What you need to do →
1 - List every abbreviation that appears in the article on the FutureGen project.
2 - Rewrite the article on the FutureGen project, everything from "Under the Clean" down to "meet those criteria.", putting "cancellation" in place of "abandonment".

WASHINGTON (Reuters) - The U.S. government’s move to suspend a trouble-plagued $1.65 billion carbon capture and storage (CCS) project this month may have bolstered legal challenges to proposed environmental regulations on power plant carbon emissions, several legal experts said.
The FutureGen project in Illinois would have been the first U.S. commercial-scale, near-zero emission coal plant to use technologies to capture carbon dioxide from major industrial plants and store it safely underground. This approach could sharply reduce carbon dioxide emissions and curb global warming.
Under the Clean Air Act, Environmental Protection Agency (EPA) standards must be based upon the “best system of emission reduction” using technology that has been “adequately demonstrated.” Some legal experts said this week the Department of Energy’s abandonment of the project proves the technology failed to meet those criteria.
FutureGen’s demise is further evidence that EPA’s standard for new power plants is not legally defensible, said Jeff Holmstead, of Bracewell and Giuliani, which represents energy-industry clients looking to challenge the proposed regulations, a cornerstone of the Obama administration’s climate-change strategy.

Data excerpts →
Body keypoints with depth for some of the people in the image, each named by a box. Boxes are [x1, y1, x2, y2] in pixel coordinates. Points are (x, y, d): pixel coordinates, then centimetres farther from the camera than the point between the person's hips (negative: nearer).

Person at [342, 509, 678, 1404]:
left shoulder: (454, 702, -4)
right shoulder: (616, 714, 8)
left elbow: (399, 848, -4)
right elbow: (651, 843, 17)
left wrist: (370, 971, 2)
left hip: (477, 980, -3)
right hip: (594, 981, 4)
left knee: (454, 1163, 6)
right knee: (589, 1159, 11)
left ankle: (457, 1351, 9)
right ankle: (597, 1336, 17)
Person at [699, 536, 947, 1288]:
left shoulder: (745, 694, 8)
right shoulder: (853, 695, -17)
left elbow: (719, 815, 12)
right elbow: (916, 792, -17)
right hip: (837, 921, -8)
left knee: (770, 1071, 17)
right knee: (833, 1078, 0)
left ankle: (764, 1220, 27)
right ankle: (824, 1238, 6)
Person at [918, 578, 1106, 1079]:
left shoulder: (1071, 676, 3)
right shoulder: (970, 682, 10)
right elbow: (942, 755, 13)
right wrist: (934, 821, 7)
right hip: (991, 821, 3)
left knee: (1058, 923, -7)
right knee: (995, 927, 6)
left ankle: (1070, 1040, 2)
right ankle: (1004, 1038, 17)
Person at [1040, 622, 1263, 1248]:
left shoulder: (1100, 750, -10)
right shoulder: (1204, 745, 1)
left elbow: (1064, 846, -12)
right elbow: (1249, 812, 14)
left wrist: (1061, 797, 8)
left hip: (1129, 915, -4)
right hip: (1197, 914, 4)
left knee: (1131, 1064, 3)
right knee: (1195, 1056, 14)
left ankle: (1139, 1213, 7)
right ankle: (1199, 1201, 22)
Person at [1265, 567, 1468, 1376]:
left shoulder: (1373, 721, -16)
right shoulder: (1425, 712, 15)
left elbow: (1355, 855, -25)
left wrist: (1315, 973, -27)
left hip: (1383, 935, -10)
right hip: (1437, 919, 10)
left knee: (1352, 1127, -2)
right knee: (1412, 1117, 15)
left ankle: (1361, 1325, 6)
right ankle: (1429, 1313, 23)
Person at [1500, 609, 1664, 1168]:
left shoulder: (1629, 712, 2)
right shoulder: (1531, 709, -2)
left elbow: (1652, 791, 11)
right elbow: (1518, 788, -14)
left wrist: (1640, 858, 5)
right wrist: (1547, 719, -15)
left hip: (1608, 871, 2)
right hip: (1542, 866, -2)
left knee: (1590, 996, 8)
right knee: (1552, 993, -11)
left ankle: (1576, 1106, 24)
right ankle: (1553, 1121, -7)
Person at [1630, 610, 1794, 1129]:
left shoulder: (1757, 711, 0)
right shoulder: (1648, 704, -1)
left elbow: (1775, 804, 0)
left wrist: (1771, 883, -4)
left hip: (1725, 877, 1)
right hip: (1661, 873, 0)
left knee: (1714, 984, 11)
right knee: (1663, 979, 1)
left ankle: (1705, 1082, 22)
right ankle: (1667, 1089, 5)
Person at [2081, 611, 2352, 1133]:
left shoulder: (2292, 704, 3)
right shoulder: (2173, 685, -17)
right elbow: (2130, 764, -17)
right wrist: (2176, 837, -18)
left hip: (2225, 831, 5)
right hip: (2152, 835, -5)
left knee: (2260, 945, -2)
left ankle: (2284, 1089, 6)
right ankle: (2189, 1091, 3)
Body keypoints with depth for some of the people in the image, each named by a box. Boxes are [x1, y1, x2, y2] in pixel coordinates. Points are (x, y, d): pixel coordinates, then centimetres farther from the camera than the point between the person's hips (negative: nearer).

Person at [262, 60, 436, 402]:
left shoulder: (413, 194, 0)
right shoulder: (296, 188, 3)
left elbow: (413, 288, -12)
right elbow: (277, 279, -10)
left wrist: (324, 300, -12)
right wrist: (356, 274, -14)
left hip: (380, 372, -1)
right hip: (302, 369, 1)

Outputs by task →
1 - U.S., CCS, EPA

2 -
Under the Clean Air Act, Environmental Protection Agency (EPA) standards must be based upon the “best system of emission reduction” using technology that has been “adequately demonstrated.” Some legal experts said this week the Department of Energy’s cancellation of the project proves the technology failed to meet those criteria.